Now, however, first impressions were important and she refused to allow the Frost Walker’s first sight of her to be of a woman shivering in the cold and clutching at her cloak. Instead, when she emerged from the carriage, she allowed the wind to catch her cloak and skirts, sending them snapping in the stiff breeze.
"My name is Ashlynn Blackwell," she said in carefully practiced Eldritch, her heart pounding in her chest. "Child of the Earth and Seneschal of Eldritch Lady Nyrielle of the Vale of Mists. We’ve come to visit with open hands and a gift for Eldritch Lord Ritchel. By your grace, may we enter the keep?"
Seeing the young witch standing in the cold, surrounded by the soft glow of her own sorcery, a smile blossomed on Hauke’s face, displaying his many sharpened teeth.
"You are our honored guests," Hauke said, thumping his chest twice in time with drum beats from the row of drummers behind him. "I have prepared a closed chamber for your lady to exit her carriage. Please," he said, stepping aside to gesture to the bridge. "Have your men follow me."
"Thank you," Ashlynn said, walking carefully across the icy ground until she reached Hauke’s side. "We’ll be in your care."
"NO!" A powerful voice roared, coming from the largest Frost Walker in the group. With a powerful stride, the man stepped forward, placing a hand on Hauke’s shoulder and pulling him back and away from Ashlynn. "My lord, you cannot let this, this human come so close to you!"
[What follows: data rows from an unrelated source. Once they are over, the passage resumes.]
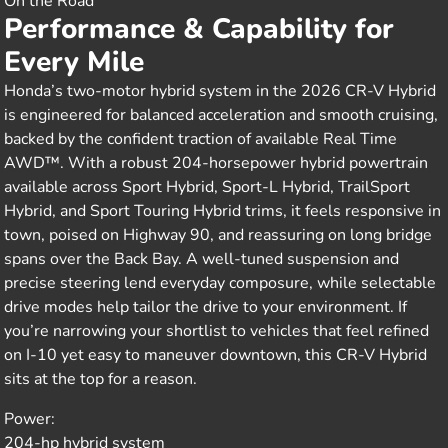
On the Road
Performance & Capability for
Every Mile
Honda’s two-motor hybrid system in the 2026 CR-V Hybrid
is engineered for balanced acceleration and smooth cruising,
backed by the confident traction of available Real Time
AWD™. With a robust 204-horsepower hybrid powertrain
available across Sport Hybrid, Sport-L Hybrid, TrailSport
Hybrid, and Sport Touring Hybrid trims, it feels responsive in
town, poised on Highway 90, and reassuring on long bridge
spans over the Back Bay. A well-tuned suspension and
precise steering lend everyday composure, while selectable
drive modes help tailor the drive to your environment. If
you’re narrowing your shortlist to vehicles that feel refined
on I-10 yet easy to maneuver downtown, this CR-V Hybrid
sits at the top for a reason.
Power:
204-hp hybrid system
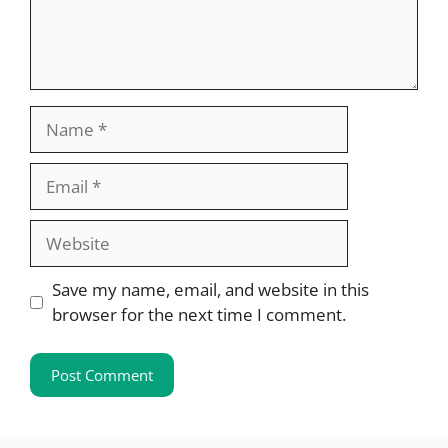
Name
Email
Website
Save my name, email, and website in this
browser for the next time I comment.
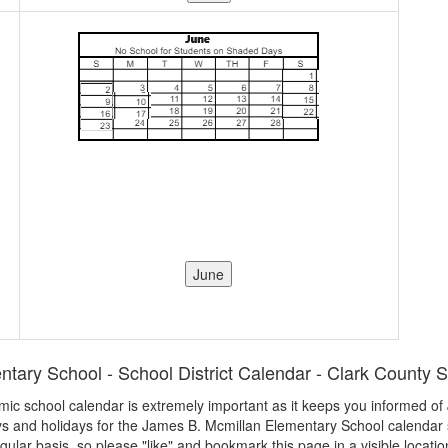
ary School - School District Calendar - Clark County S
demic school calendar is extremely important as it keeps you informed 
ays and holidays for the James B. Mcmillan Elementary School calendar
egular basis, so please "like" and bookmark this page in a visible locatio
"Torsten, what is the meaning of this?" Hauke asked sharply, stumbling slightly on the icy ground as the larger man positioned himself between Ashlyn and Hauke. "They are our guests!"
"She walks in the daylight," Torsten growled, his pale blue fur rising up against the wind as an icy aura enveloped him, coalescing into a spear of solid ice hovering beside him, its wickedly sharp tip pointed directly at Ashlynn.
"She is no vampire of the vale," Torsten continued. "She claims to be a Child of the Earth. Before she’s allowed in she should prove who she is. Show us, witch," he snarled, his voice booming above the sound of the wind. "Show us your mark!"